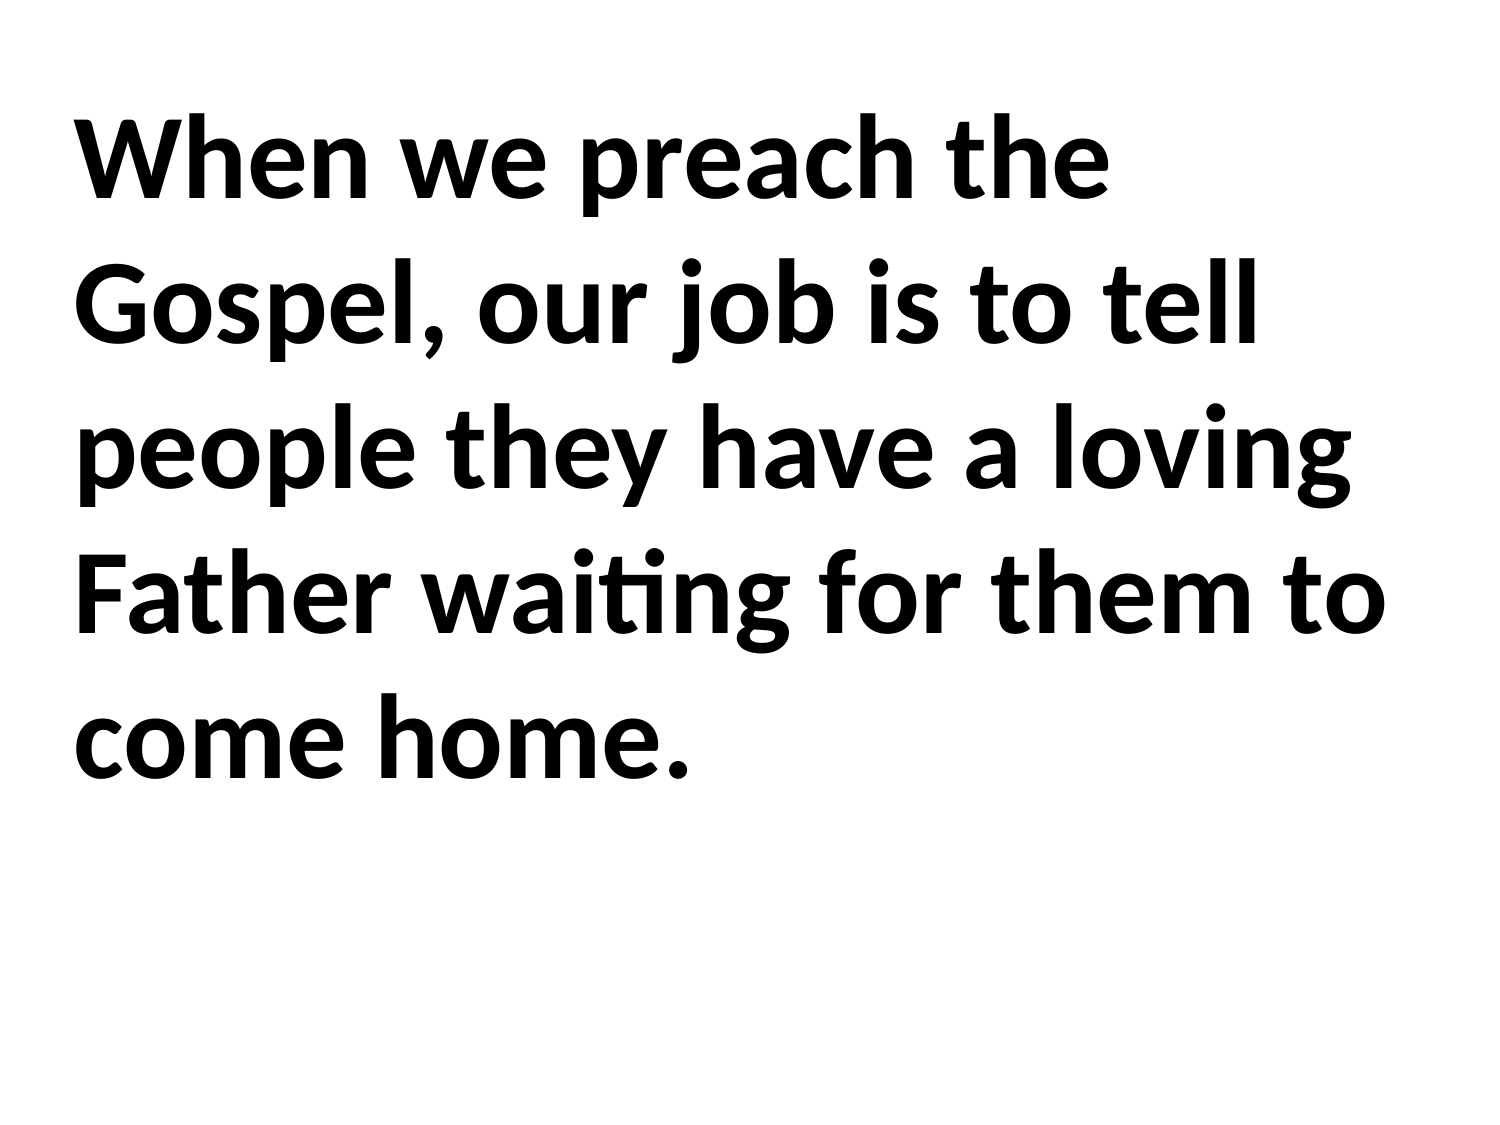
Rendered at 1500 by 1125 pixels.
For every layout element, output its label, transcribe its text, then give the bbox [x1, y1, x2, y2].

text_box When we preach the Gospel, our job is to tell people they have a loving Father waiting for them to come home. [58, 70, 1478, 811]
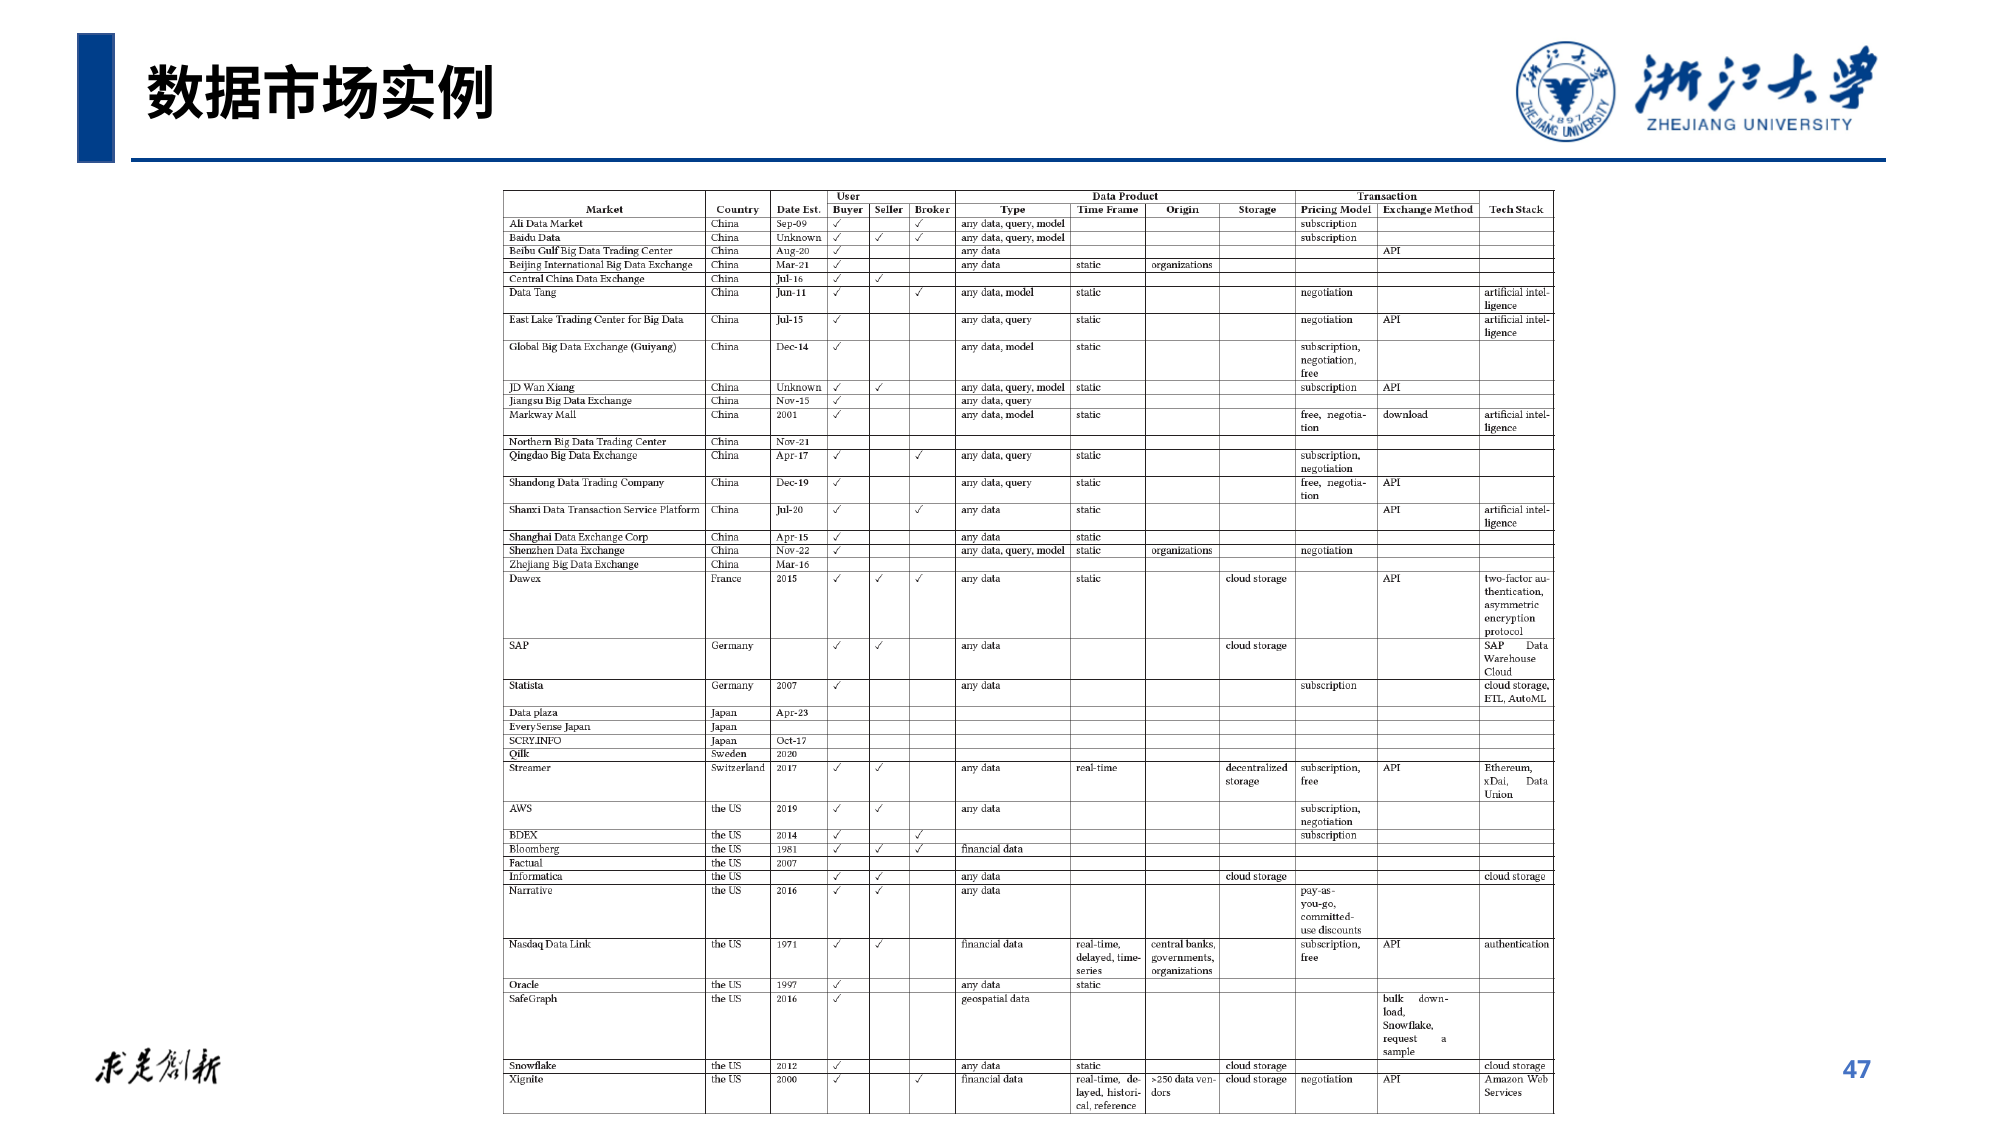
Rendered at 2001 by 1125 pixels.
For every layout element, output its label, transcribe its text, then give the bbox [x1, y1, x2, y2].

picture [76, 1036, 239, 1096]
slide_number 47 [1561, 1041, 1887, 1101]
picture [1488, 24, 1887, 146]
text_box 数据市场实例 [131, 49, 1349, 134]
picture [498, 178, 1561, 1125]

§

PROBLEM REQUIREMENTS:
Omit each image and transcribe the remaining records word for word.

TASK RESPONSE:
Rendered at 1500 by 1125 pixels.
For every layout element, output its label, transcribe its text, then give the bbox [x1, y1, x2, y2].

text_box When we preach the Gospel, our job is to tell people they have a loving Father waiting for them to come home. [58, 70, 1478, 811]
Rendered at 2001 by 1125 pixels.
For every layout element, output its label, transcribe its text, then give the bbox [x1, y1, x2, y2].

picture [76, 1036, 239, 1096]
slide_number 47 [1561, 1041, 1887, 1101]
picture [1488, 24, 1887, 146]
text_box 数据市场实例 [131, 49, 1349, 134]
picture [498, 178, 1561, 1125]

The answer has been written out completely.